La majorité estime que Nicolas Sarkozy, actuellement en vacances dans le Var comme François Hollande, a choisi de sortir de sa réserve pour avancer ses pions dans la lutte interne pour la présidence de l'UMP, que se disputent les deux favoris François Fillon et Jean-François Copé.

"Est-ce que c'est -mais ce serait vraiment dérisoire- pour ne pas se faire oublier?", avance Laurent Fabius.
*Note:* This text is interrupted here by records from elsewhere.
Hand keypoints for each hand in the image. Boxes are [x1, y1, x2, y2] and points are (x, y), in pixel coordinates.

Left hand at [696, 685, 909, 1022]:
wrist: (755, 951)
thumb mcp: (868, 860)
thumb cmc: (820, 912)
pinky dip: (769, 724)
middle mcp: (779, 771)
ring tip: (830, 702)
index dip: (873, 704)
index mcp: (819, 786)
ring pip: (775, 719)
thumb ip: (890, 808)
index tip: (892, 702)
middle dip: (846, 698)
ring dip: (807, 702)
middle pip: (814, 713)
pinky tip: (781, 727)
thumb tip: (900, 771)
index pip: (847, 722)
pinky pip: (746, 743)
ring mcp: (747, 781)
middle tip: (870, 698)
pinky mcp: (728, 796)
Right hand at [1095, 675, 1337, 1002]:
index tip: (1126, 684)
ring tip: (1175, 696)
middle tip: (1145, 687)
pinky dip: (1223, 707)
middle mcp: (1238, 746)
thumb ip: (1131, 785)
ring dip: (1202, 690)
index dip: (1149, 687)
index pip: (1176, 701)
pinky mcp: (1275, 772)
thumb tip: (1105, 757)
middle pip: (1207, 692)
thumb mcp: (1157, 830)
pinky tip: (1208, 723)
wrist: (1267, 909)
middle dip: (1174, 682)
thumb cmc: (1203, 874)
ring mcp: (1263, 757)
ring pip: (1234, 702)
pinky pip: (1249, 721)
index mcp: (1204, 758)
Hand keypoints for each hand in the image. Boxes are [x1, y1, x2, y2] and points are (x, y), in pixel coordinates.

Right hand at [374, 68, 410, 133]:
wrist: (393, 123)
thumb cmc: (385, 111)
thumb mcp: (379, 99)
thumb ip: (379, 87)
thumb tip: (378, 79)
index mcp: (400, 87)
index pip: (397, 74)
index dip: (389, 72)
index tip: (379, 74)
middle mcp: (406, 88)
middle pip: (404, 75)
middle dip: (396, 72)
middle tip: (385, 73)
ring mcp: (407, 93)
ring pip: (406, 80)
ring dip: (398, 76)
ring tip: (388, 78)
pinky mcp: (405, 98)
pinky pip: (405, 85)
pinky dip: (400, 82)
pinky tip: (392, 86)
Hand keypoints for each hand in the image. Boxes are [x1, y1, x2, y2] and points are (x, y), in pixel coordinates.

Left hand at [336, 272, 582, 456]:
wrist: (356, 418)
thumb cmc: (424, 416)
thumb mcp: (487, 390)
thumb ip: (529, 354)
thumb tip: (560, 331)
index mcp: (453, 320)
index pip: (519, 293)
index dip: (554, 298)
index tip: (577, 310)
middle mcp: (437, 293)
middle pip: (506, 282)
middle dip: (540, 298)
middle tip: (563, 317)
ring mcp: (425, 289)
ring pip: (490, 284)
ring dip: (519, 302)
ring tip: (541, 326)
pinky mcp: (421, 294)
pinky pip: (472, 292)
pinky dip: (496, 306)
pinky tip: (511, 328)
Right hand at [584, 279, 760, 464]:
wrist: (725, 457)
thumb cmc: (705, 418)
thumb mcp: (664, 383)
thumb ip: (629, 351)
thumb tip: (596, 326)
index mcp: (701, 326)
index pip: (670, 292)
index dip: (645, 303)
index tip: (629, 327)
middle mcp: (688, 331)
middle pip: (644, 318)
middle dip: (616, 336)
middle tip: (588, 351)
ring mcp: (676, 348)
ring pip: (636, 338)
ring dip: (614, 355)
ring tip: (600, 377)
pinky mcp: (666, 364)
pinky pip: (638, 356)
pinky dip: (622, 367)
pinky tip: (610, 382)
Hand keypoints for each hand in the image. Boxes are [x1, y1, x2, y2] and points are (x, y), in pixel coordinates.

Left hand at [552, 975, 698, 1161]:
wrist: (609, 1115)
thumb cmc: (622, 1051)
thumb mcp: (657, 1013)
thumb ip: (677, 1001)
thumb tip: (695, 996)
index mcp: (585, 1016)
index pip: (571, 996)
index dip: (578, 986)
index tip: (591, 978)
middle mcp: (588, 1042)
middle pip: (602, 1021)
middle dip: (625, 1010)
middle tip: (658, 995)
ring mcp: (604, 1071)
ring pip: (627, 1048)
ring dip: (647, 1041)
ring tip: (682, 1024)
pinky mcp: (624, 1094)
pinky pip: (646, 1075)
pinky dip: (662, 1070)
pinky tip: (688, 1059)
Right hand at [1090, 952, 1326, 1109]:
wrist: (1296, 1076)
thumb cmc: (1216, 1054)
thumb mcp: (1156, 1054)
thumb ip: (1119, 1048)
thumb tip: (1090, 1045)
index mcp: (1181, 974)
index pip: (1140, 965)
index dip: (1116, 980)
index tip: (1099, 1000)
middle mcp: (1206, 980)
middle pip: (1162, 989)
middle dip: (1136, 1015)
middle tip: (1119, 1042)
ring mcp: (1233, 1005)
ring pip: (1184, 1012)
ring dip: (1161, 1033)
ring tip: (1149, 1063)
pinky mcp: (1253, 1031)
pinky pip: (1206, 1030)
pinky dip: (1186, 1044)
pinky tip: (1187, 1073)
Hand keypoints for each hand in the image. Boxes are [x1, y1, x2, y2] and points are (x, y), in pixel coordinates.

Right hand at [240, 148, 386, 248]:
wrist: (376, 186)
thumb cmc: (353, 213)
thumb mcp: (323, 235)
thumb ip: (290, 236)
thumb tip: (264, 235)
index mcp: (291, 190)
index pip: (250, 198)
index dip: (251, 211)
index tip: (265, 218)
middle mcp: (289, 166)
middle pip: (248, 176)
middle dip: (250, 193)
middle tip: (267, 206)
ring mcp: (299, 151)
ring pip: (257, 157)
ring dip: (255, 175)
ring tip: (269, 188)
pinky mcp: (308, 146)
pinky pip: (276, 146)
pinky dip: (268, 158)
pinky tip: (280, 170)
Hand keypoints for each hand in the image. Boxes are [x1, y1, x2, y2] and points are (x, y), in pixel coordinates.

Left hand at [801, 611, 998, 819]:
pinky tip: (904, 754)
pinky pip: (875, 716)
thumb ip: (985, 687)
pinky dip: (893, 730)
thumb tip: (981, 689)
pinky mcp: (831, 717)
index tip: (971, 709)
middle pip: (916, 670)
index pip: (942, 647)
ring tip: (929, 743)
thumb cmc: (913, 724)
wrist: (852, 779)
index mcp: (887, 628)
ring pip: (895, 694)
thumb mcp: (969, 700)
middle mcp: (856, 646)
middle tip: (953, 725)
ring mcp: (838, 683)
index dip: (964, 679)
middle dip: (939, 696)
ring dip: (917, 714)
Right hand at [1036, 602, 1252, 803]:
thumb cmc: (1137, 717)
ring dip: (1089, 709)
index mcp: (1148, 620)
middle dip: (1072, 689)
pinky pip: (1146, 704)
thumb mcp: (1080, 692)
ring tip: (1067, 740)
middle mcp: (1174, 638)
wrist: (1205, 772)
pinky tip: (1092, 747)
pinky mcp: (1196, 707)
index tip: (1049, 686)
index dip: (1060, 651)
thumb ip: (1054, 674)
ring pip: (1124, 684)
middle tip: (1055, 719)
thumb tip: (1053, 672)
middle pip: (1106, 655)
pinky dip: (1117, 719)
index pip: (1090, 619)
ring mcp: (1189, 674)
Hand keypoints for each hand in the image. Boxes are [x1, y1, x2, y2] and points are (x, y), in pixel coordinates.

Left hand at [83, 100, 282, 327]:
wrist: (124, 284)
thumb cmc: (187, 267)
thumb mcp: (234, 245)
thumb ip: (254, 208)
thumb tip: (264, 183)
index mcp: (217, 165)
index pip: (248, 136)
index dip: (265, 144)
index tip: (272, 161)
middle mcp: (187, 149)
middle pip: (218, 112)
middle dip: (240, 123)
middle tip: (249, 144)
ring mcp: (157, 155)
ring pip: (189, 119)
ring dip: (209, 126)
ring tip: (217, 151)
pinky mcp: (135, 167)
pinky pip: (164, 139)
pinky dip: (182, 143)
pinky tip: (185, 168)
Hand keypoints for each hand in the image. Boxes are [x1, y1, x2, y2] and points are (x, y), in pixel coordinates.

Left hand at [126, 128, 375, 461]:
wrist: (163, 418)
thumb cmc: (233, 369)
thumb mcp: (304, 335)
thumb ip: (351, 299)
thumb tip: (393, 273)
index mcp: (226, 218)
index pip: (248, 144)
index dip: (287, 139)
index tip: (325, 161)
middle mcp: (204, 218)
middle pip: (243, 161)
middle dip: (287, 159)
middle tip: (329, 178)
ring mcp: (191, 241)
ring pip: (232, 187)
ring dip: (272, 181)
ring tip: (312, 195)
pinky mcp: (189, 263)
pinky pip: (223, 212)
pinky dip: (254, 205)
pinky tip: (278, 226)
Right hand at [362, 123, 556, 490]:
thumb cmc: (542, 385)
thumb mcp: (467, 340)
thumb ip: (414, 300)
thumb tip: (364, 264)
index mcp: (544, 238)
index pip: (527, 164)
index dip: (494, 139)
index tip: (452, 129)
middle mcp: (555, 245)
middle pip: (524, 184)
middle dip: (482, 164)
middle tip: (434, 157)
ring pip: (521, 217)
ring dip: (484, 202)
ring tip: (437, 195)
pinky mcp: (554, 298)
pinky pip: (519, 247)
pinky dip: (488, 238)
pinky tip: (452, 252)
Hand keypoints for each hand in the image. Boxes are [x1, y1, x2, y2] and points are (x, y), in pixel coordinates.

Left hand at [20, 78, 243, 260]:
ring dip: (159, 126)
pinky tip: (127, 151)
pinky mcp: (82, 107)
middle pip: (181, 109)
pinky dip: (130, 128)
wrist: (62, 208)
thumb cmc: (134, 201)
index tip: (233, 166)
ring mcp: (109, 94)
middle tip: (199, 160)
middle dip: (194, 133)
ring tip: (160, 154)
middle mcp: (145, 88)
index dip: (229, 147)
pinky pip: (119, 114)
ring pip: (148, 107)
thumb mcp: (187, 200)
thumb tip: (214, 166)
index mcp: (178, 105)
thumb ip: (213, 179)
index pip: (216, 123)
Pour Guillaume Garot, ministre délégué à l'Agroalimentaire, pas de doute : "Chacun aura décodé cette sortie de Nicolas Sarkozy pour exister aux yeux de ses amis".

"A l'évidence, c'est l'ère des grandes manoeuvres au sein de l'UMP", a-t-il commenté sur RTL.

Jean-Christophe Cambadélis, secrétaire national du PS aux questions internationales, s'est dit "interloqué" d'une telle initiative "venant d'un ex-président qui a reçu le 14 juillet 2008, en grande pompe, Bachar al Assad sur les Champs-Elysées".

"Nicolas Sarkozy a voulu non pas intervenir dans la crise syrienne, mais se rappeler au bon souvenir des militants de l'UMP", a-t-il déclaré sur i>TELE.

Brice Hortefeux, un proche de l'ex-président qui a fondé l'association des Amis de Nicolas Sarkozy, a nié toute manoeuvre politique. "Je peux vous garantir que sa préoccupation aujourd'hui, ce n'est certainement pas des questions de politique intérieure", a-t-il dit sur RTL. "La France était en pointe, aujourd'hui la France a disparu".

Mise au point de Laurent Fabius dans Le Parisien: "Dans des circonstances aussi graves, il vaut mieux faire bloc avec la politique de son pays".